A lot more than your average NAS

WD Sentinel DX2400
NAS in a box

There's no doubting the enterprise credentials of the WD Sentinel DX4200, which with its solid yet compact chassis, enterprise-class disks and extensive redundancy features really does stand out from the general NAS crowd. It is, however, designed to fit a specific niche, aimed primarily at companies with existing Windows servers wanting to add network storage and nothing more. If that's you then the DX4200 fits the bill nicely. If not, it is still worth considering but faces stiff competition in a very crowded market.

We liked

The separate boot disk is a real plus point, making it possible to use all of the capacity of the removable disks for data. It also speeds up installation and, if you opt for a second boot disk, adds valuable extra redundancy.
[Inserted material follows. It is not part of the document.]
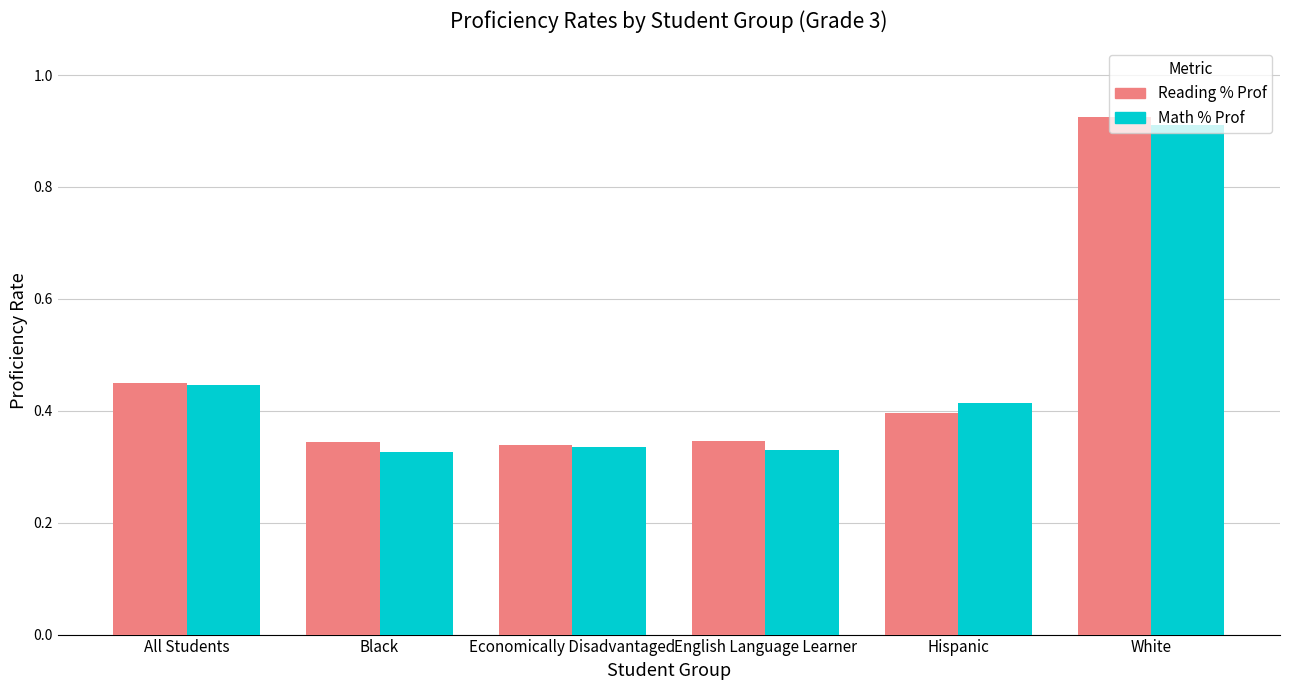

Is it true that Reading % Prof equals 0.1 at Hispanic?

False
We also liked the flexibility afforded by the Windows Storage Spaces technology which lets you get on with the job of delivering reliable shared storage without having to understand the complexities of hardware RAID.

We disliked

The WD StorCentral dashboard is a nice feature but it doesn't really do much, handing you back to Windows Server tools when it comes to all the important bits, most notably, storage setup and management. Unfortunately getting to grips with the tools and technologies involved can take a lot of time and effort and is a lot more complicated compared to the best of the Linux-based NAS alternatives.
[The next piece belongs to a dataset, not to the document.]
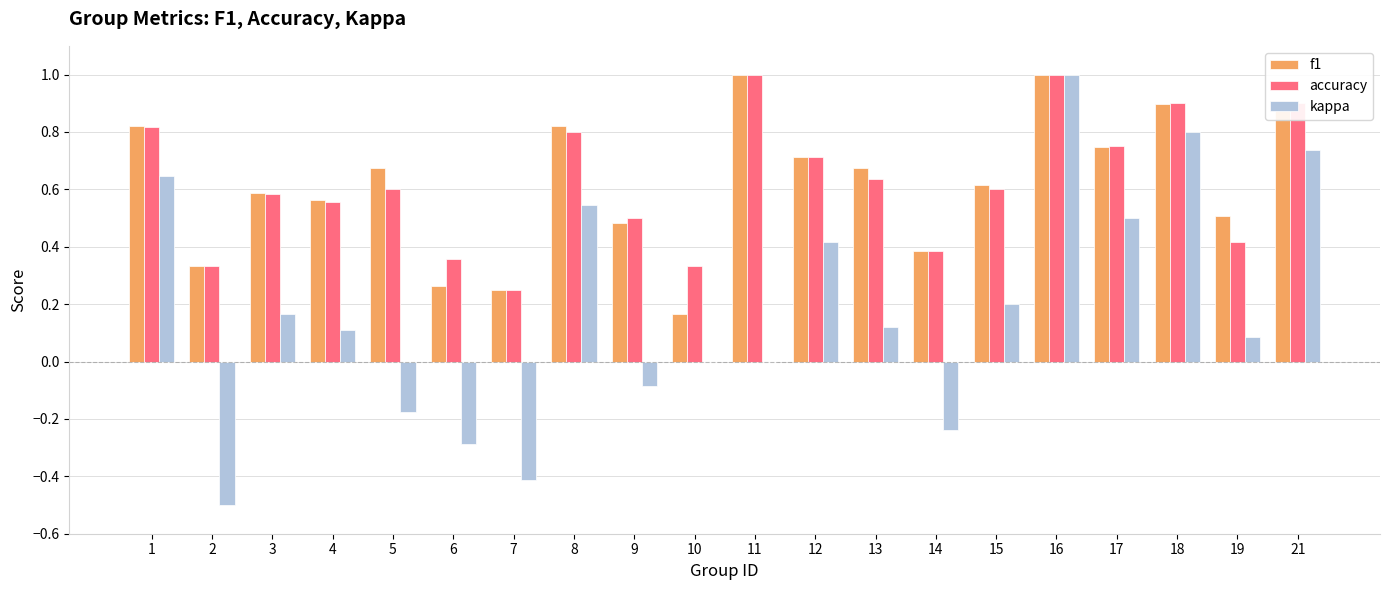

Is the value of f1 at 10 greater than the value of kappa at 5?

Yes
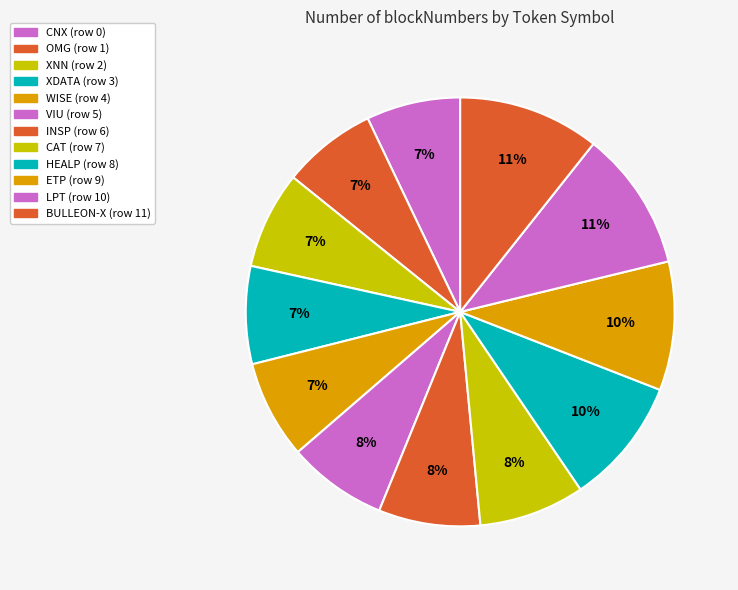

Count the number of slices in the pie.

12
We've also become accustomed to being able to download and host a lot of free apps on Linux-based NAS appliances and these simply aren't included with the DX4200. You do get 25 licenses for WD SmartWare Pro backup, to protect user PCs plus the Windows IIS web server. However, if you want to add anything else (which is possible) you have to source it yourself.

Final verdict

A well built storage appliance with lots of enterprise-class features, the WD Sentinel DX4200 is most likely to appeal to existing Windows Server customers wanting to add distributed network storage to their setups. The choice of Windows Storage Server rather than Linux makes this easy to achieve but, by the same token, puts the WD appliance at a disadvantage when it comes to customers looking for a more self-contained, easy to manage, storage solution.

Worth looking at but take time to understand the positioning before making a buying decision.